Pick up the forum reply about Jaybird character sets after its final line and write what comes next.

Supplied passage:

·····

Subject Re: [Firebird-Java] Re: Character Sets & Accessing Firebird using Jaybird
Author Andreas Garzotto
> Following happens: JayBird receives data from server and converts them
> into string using new String(byte[]) constructor. JVM tries to convert
> data into Unicode representation and for some characters it fails and
> replaces them with '?'. Why? Because default encoding for the JVM does
> not have that characters. How to solve? Either set correct system-wide
> character set (I suspect your JVM runs on Linux and LANG or LC_CTYPE
> is "C", set it to "ISO-Latin-1") or pass it with
> -Dfile.encoding=Cp1252 for example.
>
> To verify what I'm saying you can do following: use
> ResultSet.getBytes() method instead of getString() and save those byte
> arrays into some file. Then open it with a java.io.Reader and check
> the string you get.

·····

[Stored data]
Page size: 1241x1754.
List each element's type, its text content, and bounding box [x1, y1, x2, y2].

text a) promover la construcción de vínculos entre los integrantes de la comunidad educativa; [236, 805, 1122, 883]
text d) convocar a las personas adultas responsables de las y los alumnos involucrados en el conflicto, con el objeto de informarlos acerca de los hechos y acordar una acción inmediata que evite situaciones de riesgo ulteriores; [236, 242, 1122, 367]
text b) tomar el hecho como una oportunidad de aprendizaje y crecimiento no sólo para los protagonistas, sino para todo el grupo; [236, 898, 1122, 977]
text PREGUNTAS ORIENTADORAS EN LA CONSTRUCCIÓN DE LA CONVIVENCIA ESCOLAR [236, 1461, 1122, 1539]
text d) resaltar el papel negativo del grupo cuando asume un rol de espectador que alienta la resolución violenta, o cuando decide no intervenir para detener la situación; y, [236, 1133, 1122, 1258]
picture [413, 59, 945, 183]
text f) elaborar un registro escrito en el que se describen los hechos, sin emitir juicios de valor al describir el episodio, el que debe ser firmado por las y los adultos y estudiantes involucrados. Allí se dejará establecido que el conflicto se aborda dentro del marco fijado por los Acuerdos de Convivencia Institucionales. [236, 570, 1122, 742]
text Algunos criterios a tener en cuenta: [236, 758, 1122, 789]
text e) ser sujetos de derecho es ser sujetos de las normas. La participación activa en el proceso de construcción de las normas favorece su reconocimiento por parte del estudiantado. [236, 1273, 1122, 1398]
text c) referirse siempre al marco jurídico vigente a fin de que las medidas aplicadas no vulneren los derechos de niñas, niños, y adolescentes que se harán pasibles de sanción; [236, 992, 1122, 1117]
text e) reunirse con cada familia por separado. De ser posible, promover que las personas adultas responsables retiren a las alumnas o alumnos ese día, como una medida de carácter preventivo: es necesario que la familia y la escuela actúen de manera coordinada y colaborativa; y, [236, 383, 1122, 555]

·····

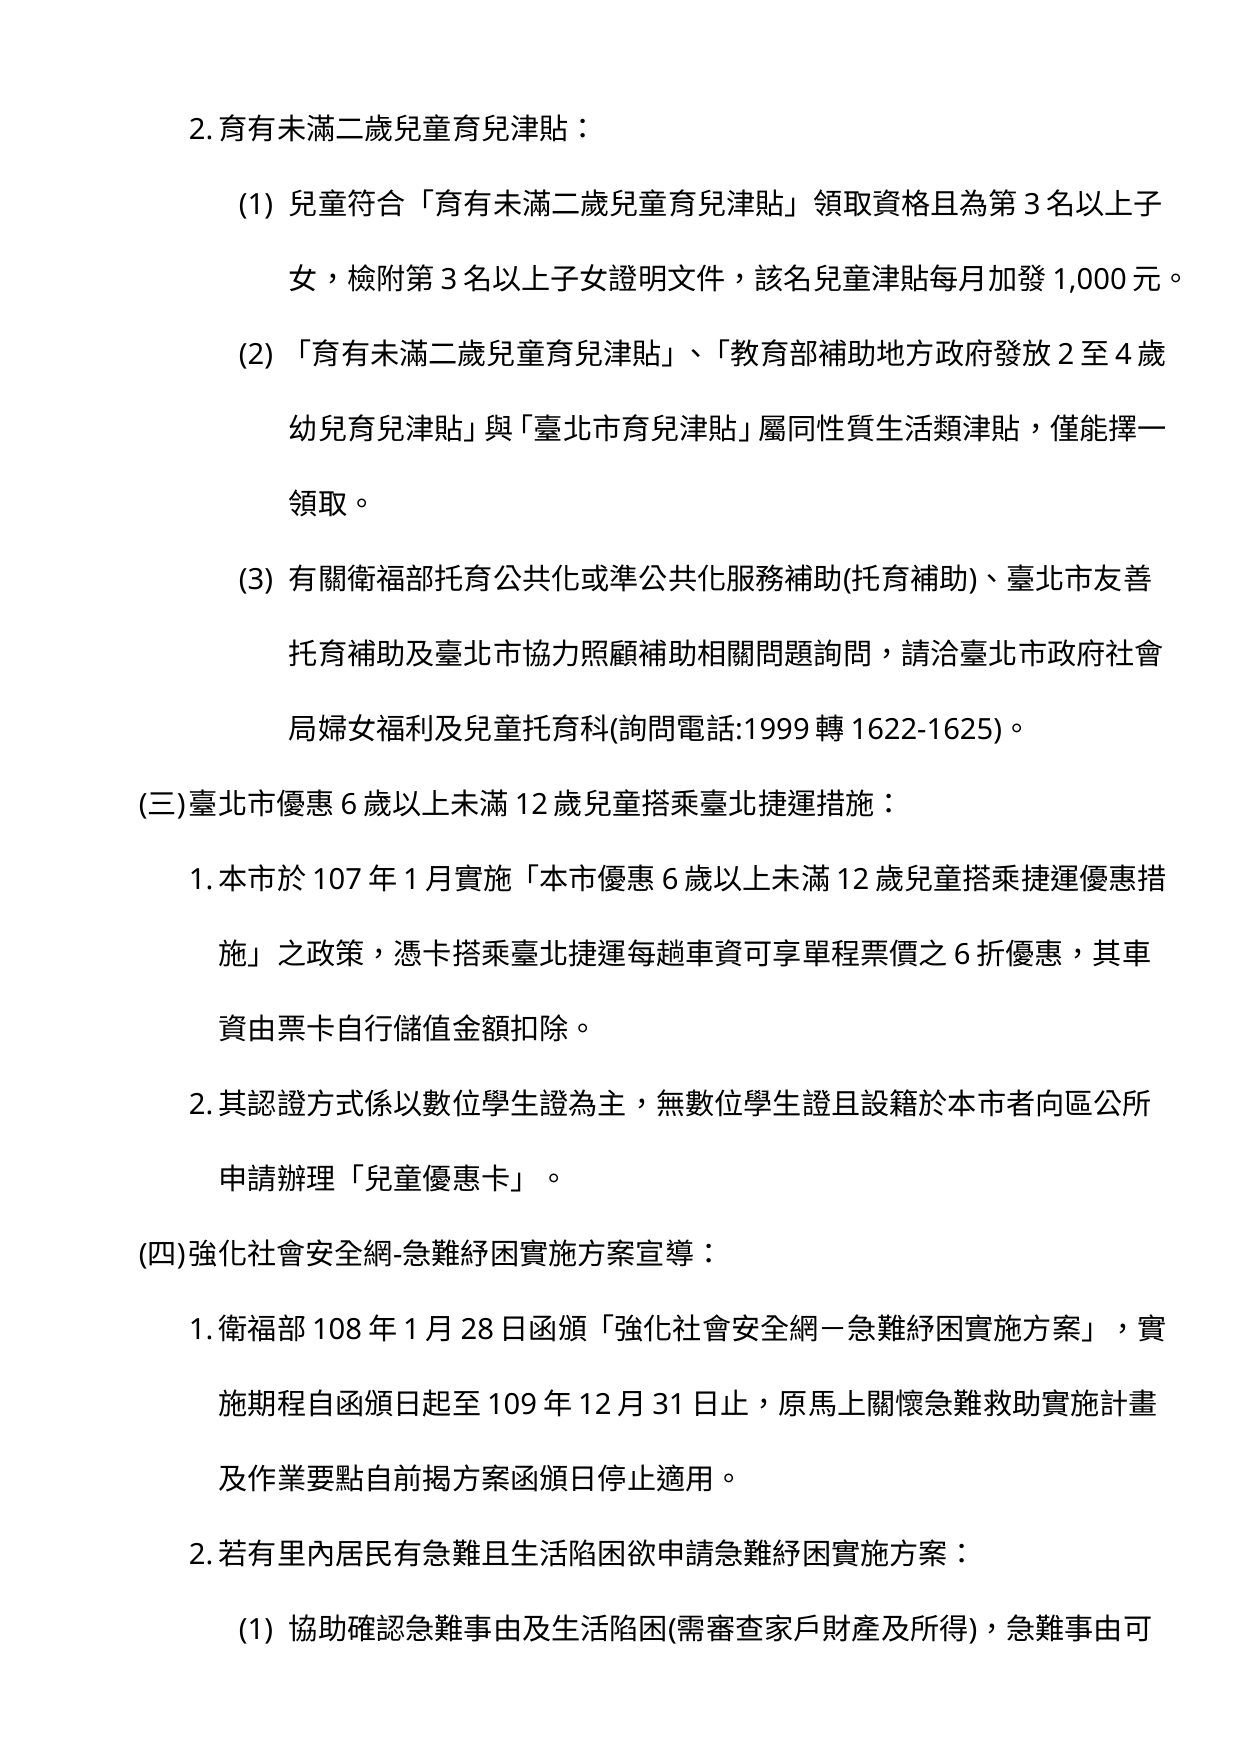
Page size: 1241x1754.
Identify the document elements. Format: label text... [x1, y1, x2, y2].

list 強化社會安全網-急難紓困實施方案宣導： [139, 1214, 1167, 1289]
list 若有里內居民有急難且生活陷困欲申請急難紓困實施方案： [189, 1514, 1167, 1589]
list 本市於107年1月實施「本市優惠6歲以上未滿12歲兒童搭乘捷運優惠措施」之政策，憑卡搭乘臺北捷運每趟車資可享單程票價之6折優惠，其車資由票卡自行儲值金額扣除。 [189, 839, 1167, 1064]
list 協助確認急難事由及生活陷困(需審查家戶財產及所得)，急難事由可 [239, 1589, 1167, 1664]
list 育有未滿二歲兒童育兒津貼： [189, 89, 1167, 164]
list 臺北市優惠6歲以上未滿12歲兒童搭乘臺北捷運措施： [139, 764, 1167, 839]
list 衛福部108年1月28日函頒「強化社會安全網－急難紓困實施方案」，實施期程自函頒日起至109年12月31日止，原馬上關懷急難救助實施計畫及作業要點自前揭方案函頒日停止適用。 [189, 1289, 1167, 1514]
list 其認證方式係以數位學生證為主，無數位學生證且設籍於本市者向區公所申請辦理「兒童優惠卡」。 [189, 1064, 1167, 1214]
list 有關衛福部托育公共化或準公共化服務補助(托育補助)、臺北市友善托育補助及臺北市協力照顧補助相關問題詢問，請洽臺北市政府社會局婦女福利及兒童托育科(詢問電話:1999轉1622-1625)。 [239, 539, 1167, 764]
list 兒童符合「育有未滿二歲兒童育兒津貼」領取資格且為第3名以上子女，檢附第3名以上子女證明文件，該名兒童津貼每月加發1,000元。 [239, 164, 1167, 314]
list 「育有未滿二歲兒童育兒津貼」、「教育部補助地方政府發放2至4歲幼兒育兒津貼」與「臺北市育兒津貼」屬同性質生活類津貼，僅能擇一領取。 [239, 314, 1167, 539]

·····

Response to this exercise:
[...]
> well, if there is a ResultSet.getBytes() then try to convert it with
> "new String(ResultSet.getBytes,"ISO8859-1")"

Thanks to everybody. I can confirm that Jaybird indeed does pass data from
the database correctly. ResultSet.getBytes() returns 8-bit data. If
converted explicitly using new String(ResultSet.getBytes,"ISO8859-1", the
String is correct.

However, I still cannot make it work using ResultSet.getString(). An
obvious workaround would be to use getBytes instead of getString. However,
we are using a library (Jakarta Torque) to access the data and so this is
not really an option.

The way to go seems to be to teach the JVM the default character set. It
appears to me that something like -Dfile.encoding=ISO-8859-1 is ignored
under Blackdown Java 1.4.2. export LC_CTYPE=ISO-Latin-1 also does not seem
to have any effect (under SuSE Linux 8.1). This is no longer a topic for
this list, I guess, but if anyone can give me a hint...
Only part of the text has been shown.